Rashi, throughout his commentary on Chullin (and followed by the Ashkenazi ruling codified in the Shulchan Aruch, Yoreh Deah 82:2), argues that because we are in exile and the exact identity of the twenty-four non-kosher birds listed in the Torah has been lost, we cannot rely solely on our own examination of the anatomical signs (such as a crop, an extra toe, or a gizzard that can be peeled). Even if a bird possesses all the positive physical signs, we must worry that it might be one of the twenty-four forbidden species, or that we might misidentify its predatory behavior (dores). Therefore, Rashi establishes that a bird may only be eaten if there is an active, unbroken, local oral tradition (masorah) certifying that this specific species has been eaten by Jews for generations. For Rashi, kashrut is a matter of historical continuity and linguistic preservation.

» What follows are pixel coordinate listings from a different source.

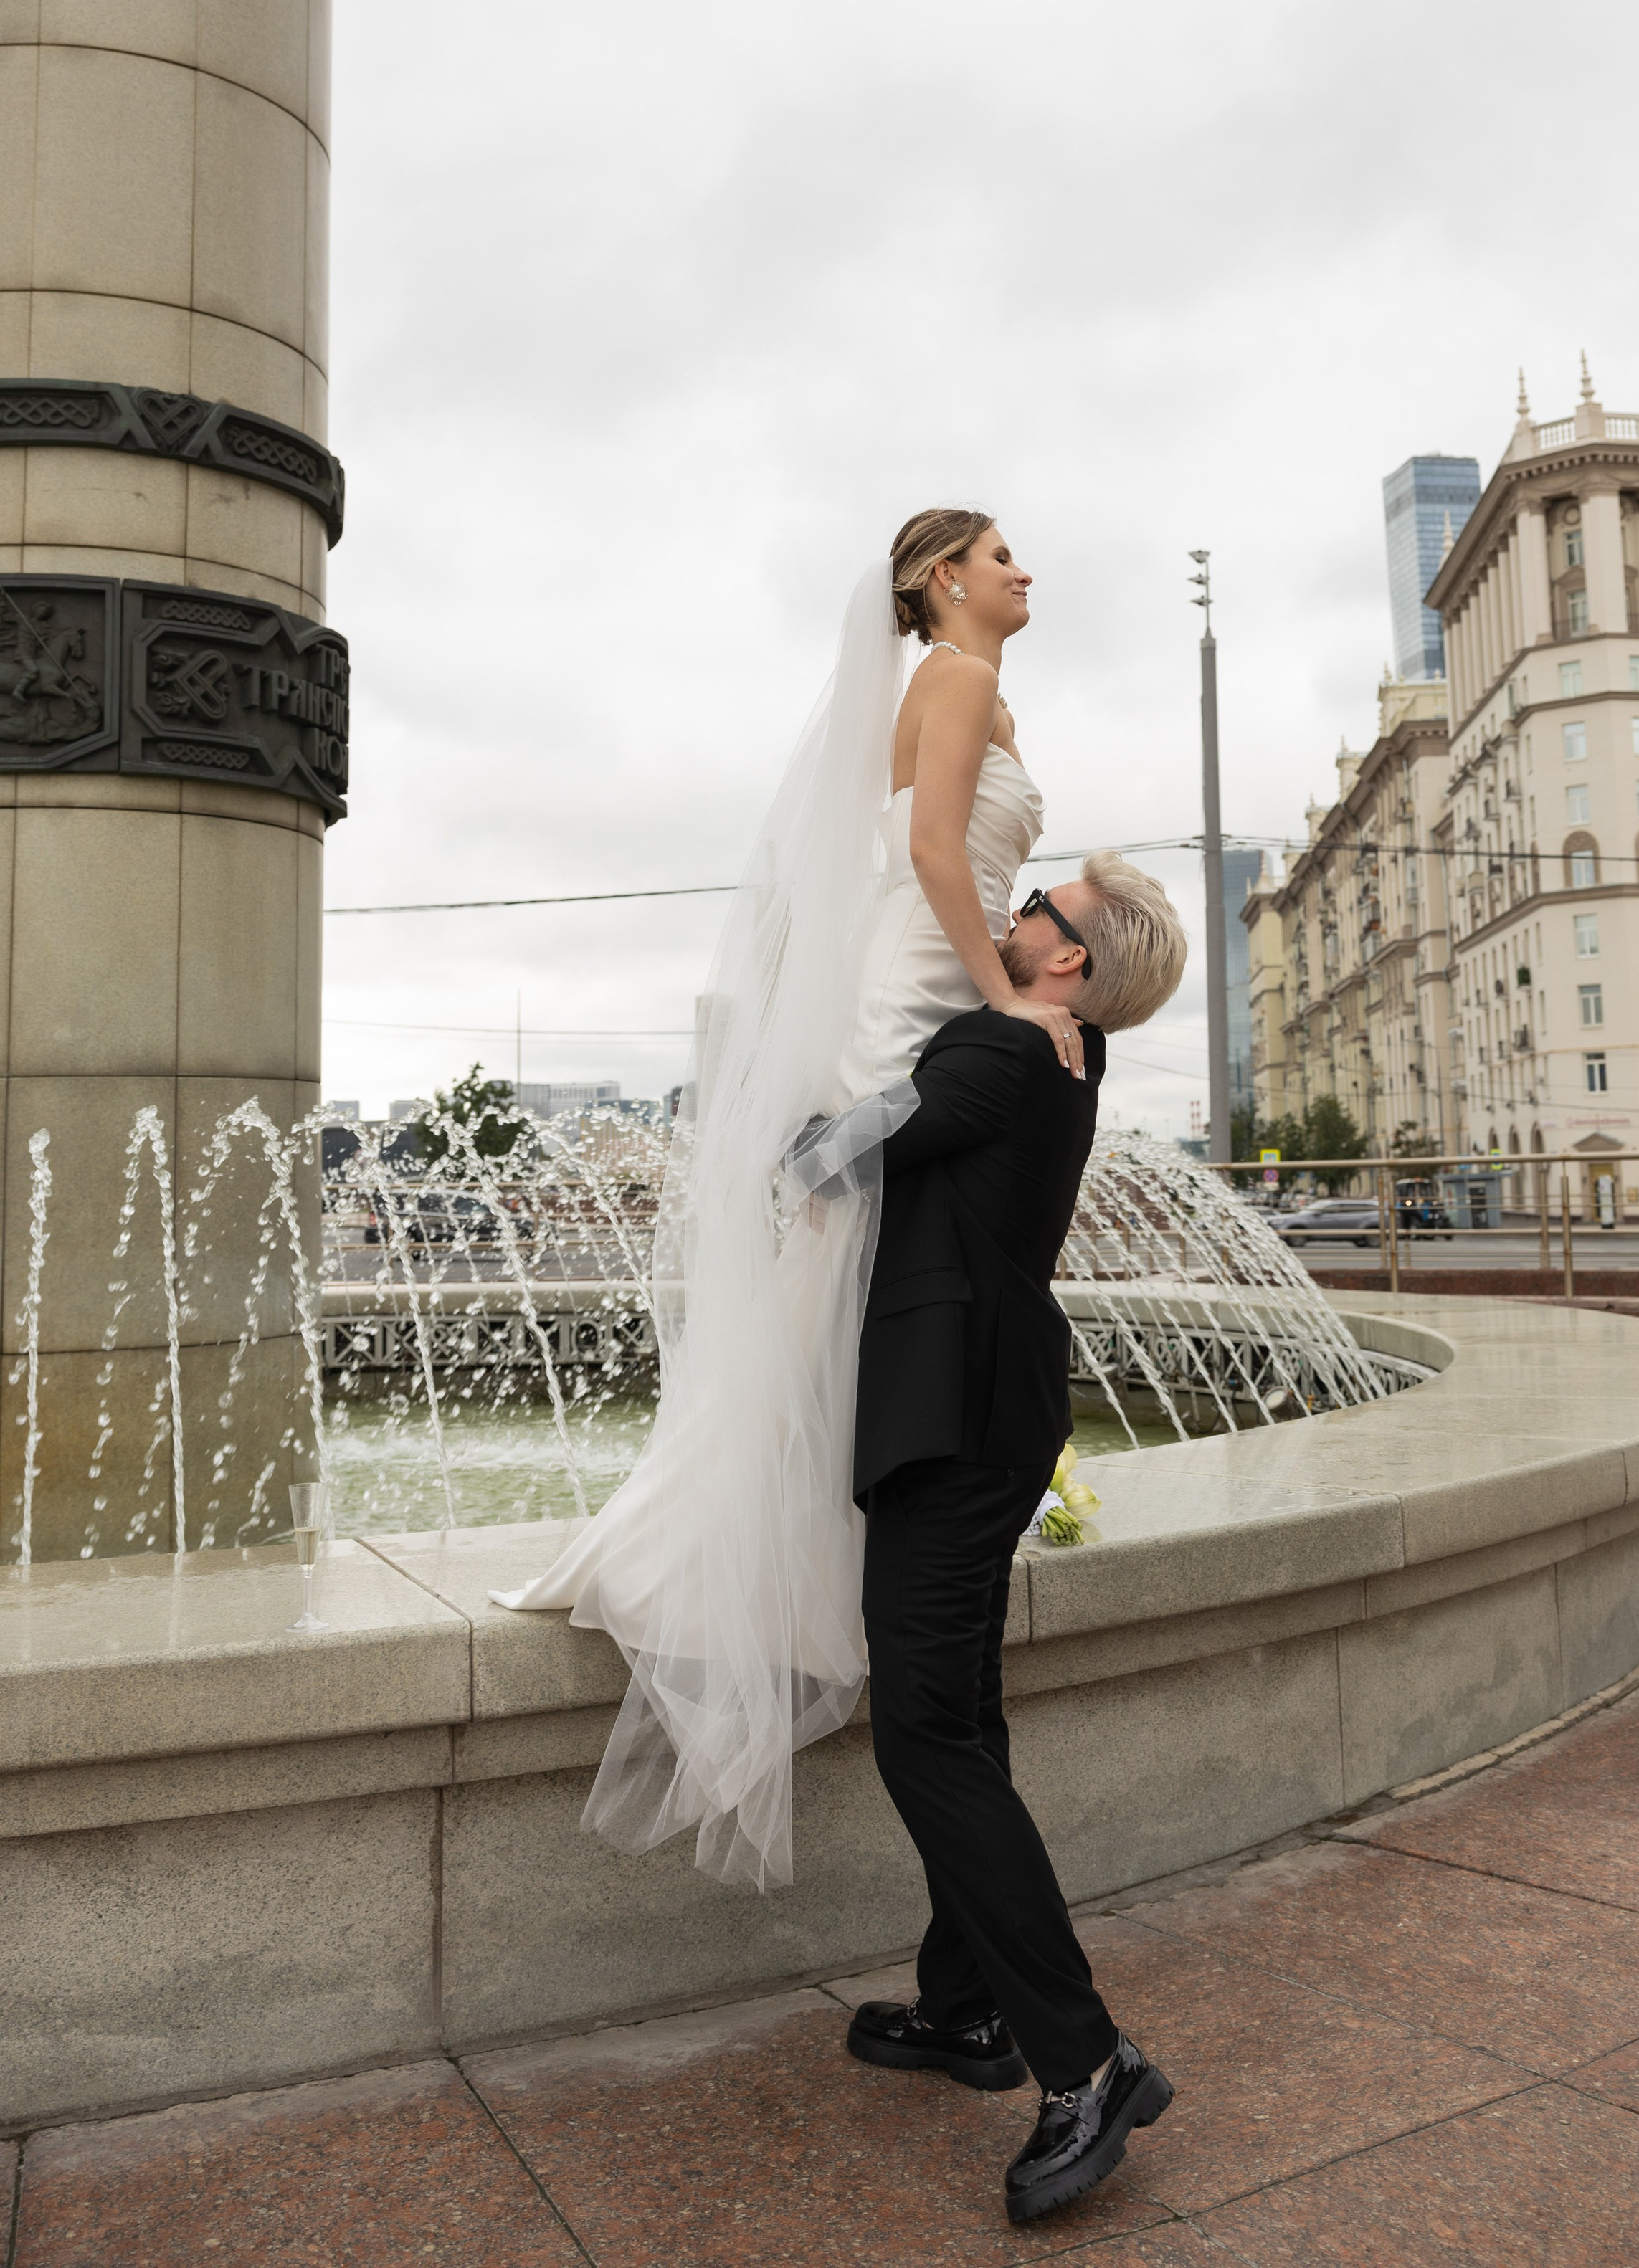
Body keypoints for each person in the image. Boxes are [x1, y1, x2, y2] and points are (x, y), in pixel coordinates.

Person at [493, 509, 1078, 1890]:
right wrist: (1002, 993)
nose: (1024, 571)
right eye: (1003, 556)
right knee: (856, 1246)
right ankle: (756, 1546)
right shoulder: (959, 678)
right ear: (944, 581)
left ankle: (808, 1535)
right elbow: (939, 853)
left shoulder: (952, 686)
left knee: (859, 1260)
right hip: (929, 974)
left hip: (931, 964)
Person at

Angle 2: Ramban (The Ontological-Empirical Model)

Ramban, in his commentary on Leviticus 11:13, takes a more philosophical and physiological approach. He argues that the Torah's classification of the twenty-four non-kosher birds is not arbitrary; it is rooted in their spiritual and physical nature. The fundamental characteristic of all twenty-four non-kosher birds is that they are predatory (dores), consuming their prey alive or tearing it apart. This predatory nature infuses the consumer's soul with cruelty. Therefore, Ramban argues that if we can observe a bird over a long period in the wild and prove empirically that it is not a predator, and it also possesses the positive physical signs described by the Sages, we do not strictly require an ancient oral chain of transmission to permit it. For Ramban, kashrut is an ontological reality that can be discovered through careful, empirical observation of the natural world.


Practice Implication

The tension in Chullin 63a between the Sage's textual knowledge and the hunter's empirical expertise has direct, powerful implications for how we make complex decisions today, both in halakhic practice and professional life.

In the realm of modern kashrut, this principle is alive and well. When a modern rabbinic authority (posek) has to rule on the kashrut of a new food technology—such as clean meat (lab-grown meat derived from animal stem cells) or gene-edited crops—they cannot make this decision solely by looking at the Shulchan Aruch. They must leave the study hall and consult the "hunters" of our time: the cellular biologists, the geneticists, and the food scientists.

This Talmudic model demands intellectual humility. It teaches us that to apply the Torah's eternal values to the physical world, we must respect and defer to professional, empirical expertise.

   [ TEXTUAL AUTHORITY ]  <======== Bridges ========>  [ EMPIRICAL REALITY ]
    (The Sage / Posek)                                  (The Hunter / Scientist)

In your own life, whether you are working in medicine, law, finance, or education, this text invites you to seek out the synthesis of theory and practice. Do not rely solely on the "book" (the theoretical models you learned in school); you must respect the "hunter" (the lived, hard-earned experience of those who work on the ground). True wisdom lies in the bridge between the two.


Chevruta Mini

Now, turn to your study partner and tackle these two challenging questions to unpack the structural tradeoffs of this text:

  1. The Epistemological Tradeoff: Why do you think the Talmud ultimately rules that we must rely on the hunter's transmission rather than the Sage's textual analysis? What are the spiritual risks of a religious system that privileges empirical, practical experience over pure, academic scholarship—and vice versa?
  2. The Messianic "Liar" Bird: Why is the raḥam bird that hissed on the ground called a "liar" and punished with a broken skull, rather than simply being viewed as a creature acting on instinct? What does this tell us about how the Sages viewed the relationship between the natural world and the unfolding of human history, especially in times of exile and destruction like Tzom Tammuz?

Takeaway

Halakha is not a static text floating in the heavens; it is a dynamic, living bridge where the theoretical wisdom of the Sage must humble itself to meet the practical, grounded experience of the hunter.